Tuesday, April 8, 2014

[LeetCode] Word Break II

Problem Statement (link):
Given a string s and a dictionary of words dict, add spaces in s to construct a sentence where each word is a valid dictionary word.
Return all such possible sentences.
For example, given
s = "catsanddog",
dict = ["cat", "cats", "and", "sand", "dog"].
A solution is ["cats and dog", "cat sand dog"].
Analysis:
This problem requires us to return all the possible combinations with dictionary words.

The first idea is to implement a recursive DFS algorithm. In which, consider each possible prefix as a node in a n-nary tree, where n is the possible word choices starting from next index. For example, in the given example, if we construct a tree like:

                                                              ""               --> NULL string as root node
                                                          /        \
                                                   "cat"         "cats"
                                                      /                \
                                             "sand"                "and"    
                                                  /                        \
                                           "dog"                       "dog"

At each node, we need to search the entire dictionary for next possible word (child nodes).

The time complexity of this algorithm is O(m*n^2) in worst case, where n is length of string s, and m is the length of the dictionary.

I implemented this algorithm in Sol 1. However, it got TLE from OJ. How come?

If we look into the algorithm carefully, we could see there are two places that we may improve:
1) Dictionary look up duplication. In the given example, we could see that the two nodes "dog" at the last level are same. However, the DFS will do a dictionary scan each time;
2) Un-necessary look up. Suppose we had a string/sub-string s = "Leetcode", even if dictionary has no word "L" or words starting with "L", the algorithm will search next letter "e" as well.

We could borrow the DP idea from Word Break I to improve the 2) problem, where dp[i] indicates if s[i : n-1] could be constructed by dictionary words. If not, we stop search search immediately and move on. This idea is called backtracking, the dp vector here serves as the stop condition in backtracking.

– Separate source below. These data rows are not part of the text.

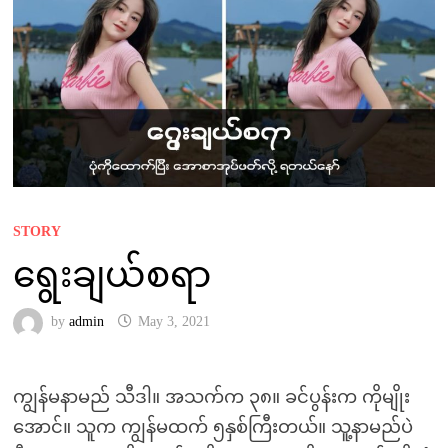
STORY
ရွေးချယ်စရာ
by
admin
May 3, 2021
ကျွန်မနာမည် သီဒါ။ အသက်က ၃၈။ ခင်ပွန်းက ကိုမျိုး
အောင်။ သူက ကျွန်မထက် ၅နှစ်ကြီးတယ်။ သူ့နာမည်ပဲ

The dp index map is as follows:

string:         c  a  t  s  a  n  d  d  o  g
i:                 0  1  2  3  4  5  6  7  8  9
dp:              0  1  2  3  4  5  6  7  8  9  10 --> dp[10]==true serving as the initial condition

However, I was not able to solve 1) problem.

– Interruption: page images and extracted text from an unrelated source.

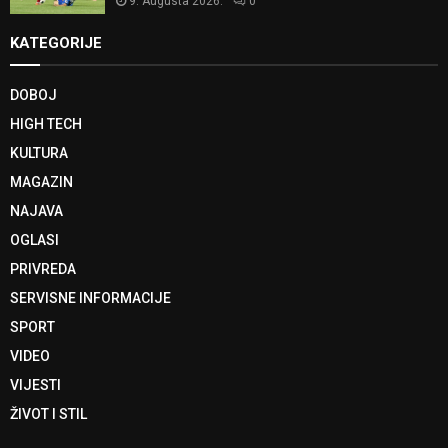
9. Augusta 2026.
0
KATEGORIJE
DOBOJ
HIGH TECH
KULTURA
MAGAZIN
NAJAVA
OGLASI
PRIVREDA
SERVISNE INFORMACIJE
SPORT
VIDEO
VIJESTI
ŽIVOT I STIL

To sum up, the time complexity of the improved algorithm is still O(m*n^2), but it saves a lot of time by stop searching earlier according to the pre-constructed dp vector.

Code:
Sol 1 - Recursive DFS:
vector<string> wordBreak(string s, unordered_set<string> &dict) {
    vector<string> dp;  // Store the out sequence
    recur(dict, dp, s, "");
    return dp;
}
void recur(unordered_set<string>& dict, vector<string>& dp, string s, string res){
    for (int i=1; i<=s.length(); i++){   // length of prefix
        if (dict.find(s.substr(0, i))!=dict.end()) {
            if (i==s.length()) {
                res+=s.substr(0, i);
                dp.push_back(res);
                return;
            }
            recur(dict, dp, s.substr(i, s.length()-i), res+s.substr(0,i)+" ");
        }
    }
    return;
}

Sol 2 - DFS + Backtracking (realized by DP):
class Solution {
public:
    // recursion + dp
    vector<string> wordBreak(string s, unordered_set<string> &dict){
        int len = s.length();
        vector<string> out;
        vector<bool> dp(len+1, false);
        // indicates if s[i, n-1] can be represented by dict
        dp[len]=true;
        for (int i=len-1; i>=0; i--) {
            if (dict.find(s.substr(i, len))!=dict.end()) {
                dp[i]=true;
                continue;
            }
            for (int j=i+1; j<len; j++) {
                if (dp[j]==true && dict.find(s.substr(i,j-i))!=dict.end()) {
                    dp[i]=true;
                }
            }
        }
        // dp + recursion
        recur(dict, dp, out, s, "", 0);
        return out;
    }

    // st-current substr start index
    void recur(unordered_set<string>& dict, vector<bool>& dp, vector<string>& out, string s, string res, int st) {
        for (int i=1; i<=s.length(); i++) {
            if (dict.find(s.substr(0, i))!=dict.end() && dp[st]==true) {
                if (i==s.length()) {
                    res+=s.substr(0, i);
                    out.push_back(res);
                    return;
                }
                recur(dict, dp, out, s.substr(i,s.length()-i), res+s.substr(0, i)+" ", st+i);
            }
        }
    }
}

Take-aways:
- Consider DFS when asked to "find all", "return all possible".
- Consider backtracking to save time - what would be the stop condition?